*** ENTRIES SUPPLIED ***

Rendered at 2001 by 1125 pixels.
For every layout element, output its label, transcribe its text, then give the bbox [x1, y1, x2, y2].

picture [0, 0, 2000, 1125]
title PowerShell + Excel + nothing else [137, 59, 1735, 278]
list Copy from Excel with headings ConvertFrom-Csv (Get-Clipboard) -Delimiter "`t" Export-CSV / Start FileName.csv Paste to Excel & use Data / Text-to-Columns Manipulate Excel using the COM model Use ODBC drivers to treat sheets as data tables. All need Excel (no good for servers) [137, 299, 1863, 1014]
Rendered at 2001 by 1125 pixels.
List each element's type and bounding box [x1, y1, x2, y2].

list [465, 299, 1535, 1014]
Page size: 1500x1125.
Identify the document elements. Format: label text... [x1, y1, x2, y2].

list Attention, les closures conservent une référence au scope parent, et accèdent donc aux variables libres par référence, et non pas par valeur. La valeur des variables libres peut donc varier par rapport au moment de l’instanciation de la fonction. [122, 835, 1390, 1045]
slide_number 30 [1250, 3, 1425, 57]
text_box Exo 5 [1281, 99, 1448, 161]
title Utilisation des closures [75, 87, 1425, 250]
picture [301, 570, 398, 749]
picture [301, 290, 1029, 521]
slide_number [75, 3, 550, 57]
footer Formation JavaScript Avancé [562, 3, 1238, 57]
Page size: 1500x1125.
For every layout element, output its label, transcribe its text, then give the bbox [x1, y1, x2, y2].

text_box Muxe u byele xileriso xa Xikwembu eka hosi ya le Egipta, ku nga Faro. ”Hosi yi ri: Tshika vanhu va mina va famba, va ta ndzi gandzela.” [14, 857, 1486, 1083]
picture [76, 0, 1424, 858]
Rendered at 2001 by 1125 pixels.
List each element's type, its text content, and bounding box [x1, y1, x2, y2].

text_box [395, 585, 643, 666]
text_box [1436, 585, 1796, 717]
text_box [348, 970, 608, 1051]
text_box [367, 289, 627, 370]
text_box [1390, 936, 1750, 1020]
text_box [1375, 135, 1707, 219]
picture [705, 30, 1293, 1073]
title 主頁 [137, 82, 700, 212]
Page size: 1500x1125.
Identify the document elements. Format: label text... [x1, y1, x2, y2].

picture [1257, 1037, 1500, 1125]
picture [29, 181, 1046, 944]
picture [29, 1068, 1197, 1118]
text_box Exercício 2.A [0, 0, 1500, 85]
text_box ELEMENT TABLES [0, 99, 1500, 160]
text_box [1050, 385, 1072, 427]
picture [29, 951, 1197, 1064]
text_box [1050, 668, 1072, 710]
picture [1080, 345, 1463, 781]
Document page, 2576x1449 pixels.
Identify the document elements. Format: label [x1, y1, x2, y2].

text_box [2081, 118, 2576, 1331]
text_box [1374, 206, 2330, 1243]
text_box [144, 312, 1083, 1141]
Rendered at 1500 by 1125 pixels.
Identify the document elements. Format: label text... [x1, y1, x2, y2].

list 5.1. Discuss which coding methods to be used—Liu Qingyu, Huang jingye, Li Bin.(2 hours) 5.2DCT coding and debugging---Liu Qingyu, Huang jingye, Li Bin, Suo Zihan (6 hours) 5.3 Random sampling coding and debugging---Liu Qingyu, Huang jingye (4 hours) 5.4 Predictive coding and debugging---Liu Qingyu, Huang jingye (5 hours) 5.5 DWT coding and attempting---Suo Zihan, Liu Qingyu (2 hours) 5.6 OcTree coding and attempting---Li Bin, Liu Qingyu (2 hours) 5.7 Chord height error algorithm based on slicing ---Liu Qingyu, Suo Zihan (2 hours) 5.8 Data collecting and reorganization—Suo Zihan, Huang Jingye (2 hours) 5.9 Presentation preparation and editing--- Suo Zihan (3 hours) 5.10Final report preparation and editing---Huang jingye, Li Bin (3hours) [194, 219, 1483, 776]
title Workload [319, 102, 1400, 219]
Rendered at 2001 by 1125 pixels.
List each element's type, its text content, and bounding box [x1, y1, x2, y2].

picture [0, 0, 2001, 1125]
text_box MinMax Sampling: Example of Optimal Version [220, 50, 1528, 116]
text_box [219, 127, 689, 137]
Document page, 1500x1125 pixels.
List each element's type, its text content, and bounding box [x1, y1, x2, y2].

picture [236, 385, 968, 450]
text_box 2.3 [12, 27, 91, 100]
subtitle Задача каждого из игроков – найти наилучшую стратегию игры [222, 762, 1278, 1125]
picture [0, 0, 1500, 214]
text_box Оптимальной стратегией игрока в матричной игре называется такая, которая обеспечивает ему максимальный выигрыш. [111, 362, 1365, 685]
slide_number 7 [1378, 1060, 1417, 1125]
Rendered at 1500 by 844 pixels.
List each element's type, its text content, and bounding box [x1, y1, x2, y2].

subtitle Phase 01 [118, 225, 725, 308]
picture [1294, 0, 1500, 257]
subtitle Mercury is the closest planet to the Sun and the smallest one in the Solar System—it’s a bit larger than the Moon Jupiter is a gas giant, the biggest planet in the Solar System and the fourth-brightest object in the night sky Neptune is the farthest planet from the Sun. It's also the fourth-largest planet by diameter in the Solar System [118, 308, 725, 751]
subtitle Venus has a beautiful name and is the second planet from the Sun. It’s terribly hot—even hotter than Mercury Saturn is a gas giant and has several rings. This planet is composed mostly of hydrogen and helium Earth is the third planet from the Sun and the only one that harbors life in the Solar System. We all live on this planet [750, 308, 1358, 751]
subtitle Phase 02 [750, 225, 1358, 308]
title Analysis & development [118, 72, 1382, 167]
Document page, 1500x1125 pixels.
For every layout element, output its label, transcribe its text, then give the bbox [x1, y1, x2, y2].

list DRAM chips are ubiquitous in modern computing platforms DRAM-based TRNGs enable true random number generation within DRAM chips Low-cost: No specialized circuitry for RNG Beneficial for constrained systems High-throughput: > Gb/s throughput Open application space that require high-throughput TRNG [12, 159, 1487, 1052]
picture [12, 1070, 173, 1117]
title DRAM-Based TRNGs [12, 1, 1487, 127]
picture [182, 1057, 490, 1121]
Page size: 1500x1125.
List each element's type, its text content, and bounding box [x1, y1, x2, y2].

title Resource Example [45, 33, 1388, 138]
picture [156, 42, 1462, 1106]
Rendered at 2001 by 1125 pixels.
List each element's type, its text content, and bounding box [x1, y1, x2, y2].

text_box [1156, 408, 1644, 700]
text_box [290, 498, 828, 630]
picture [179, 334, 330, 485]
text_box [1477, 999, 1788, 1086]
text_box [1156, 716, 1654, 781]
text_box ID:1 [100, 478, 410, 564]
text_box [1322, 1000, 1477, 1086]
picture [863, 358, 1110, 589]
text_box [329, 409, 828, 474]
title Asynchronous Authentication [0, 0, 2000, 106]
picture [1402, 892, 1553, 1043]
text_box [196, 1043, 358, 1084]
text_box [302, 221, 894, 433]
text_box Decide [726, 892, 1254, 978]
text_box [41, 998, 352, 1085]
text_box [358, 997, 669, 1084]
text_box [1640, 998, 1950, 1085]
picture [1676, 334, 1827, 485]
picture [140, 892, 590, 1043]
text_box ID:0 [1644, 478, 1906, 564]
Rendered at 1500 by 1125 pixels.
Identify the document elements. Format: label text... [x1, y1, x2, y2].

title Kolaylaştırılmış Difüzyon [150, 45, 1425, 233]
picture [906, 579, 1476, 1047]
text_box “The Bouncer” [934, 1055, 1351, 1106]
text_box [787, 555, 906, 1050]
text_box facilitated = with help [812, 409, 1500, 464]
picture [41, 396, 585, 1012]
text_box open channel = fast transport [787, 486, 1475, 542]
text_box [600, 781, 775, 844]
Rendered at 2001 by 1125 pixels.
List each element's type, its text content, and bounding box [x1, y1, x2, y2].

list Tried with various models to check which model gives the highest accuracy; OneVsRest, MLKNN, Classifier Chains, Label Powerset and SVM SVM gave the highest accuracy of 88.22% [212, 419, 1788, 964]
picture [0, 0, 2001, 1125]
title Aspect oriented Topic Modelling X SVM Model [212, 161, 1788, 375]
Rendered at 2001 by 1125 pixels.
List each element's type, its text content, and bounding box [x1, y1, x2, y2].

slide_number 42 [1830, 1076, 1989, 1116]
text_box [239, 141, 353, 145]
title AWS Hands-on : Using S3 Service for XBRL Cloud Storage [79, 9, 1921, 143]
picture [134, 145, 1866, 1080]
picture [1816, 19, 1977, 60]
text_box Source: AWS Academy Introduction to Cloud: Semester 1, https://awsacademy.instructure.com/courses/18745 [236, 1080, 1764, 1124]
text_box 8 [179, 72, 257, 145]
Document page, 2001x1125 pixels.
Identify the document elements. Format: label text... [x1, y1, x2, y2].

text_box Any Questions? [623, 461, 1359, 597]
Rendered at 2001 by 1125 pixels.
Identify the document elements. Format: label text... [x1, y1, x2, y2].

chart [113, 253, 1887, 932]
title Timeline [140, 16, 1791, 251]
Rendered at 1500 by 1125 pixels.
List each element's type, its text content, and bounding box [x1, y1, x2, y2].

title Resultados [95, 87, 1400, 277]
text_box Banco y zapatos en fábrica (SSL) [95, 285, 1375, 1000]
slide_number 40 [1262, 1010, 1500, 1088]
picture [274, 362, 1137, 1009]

*** End of ENTRIES SUPPLIED ***

### [WORK ORDER]
What should come out is the exact run of lines from the one holding "Document page, 2001x1125 pixels." through the end of the records above, and nothing besides.

### [OUTPUT OF THE EXERCISE]
Document page, 2001x1125 pixels.
Identify the document elements. Format: label text... [x1, y1, x2, y2].

text_box Any Questions? [623, 461, 1359, 597]
Rendered at 2001 by 1125 pixels.
Identify the document elements. Format: label text... [x1, y1, x2, y2].

chart [113, 253, 1887, 932]
title Timeline [140, 16, 1791, 251]
Rendered at 1500 by 1125 pixels.
List each element's type, its text content, and bounding box [x1, y1, x2, y2].

title Resultados [95, 87, 1400, 277]
text_box Banco y zapatos en fábrica (SSL) [95, 285, 1375, 1000]
slide_number 40 [1262, 1010, 1500, 1088]
picture [274, 362, 1137, 1009]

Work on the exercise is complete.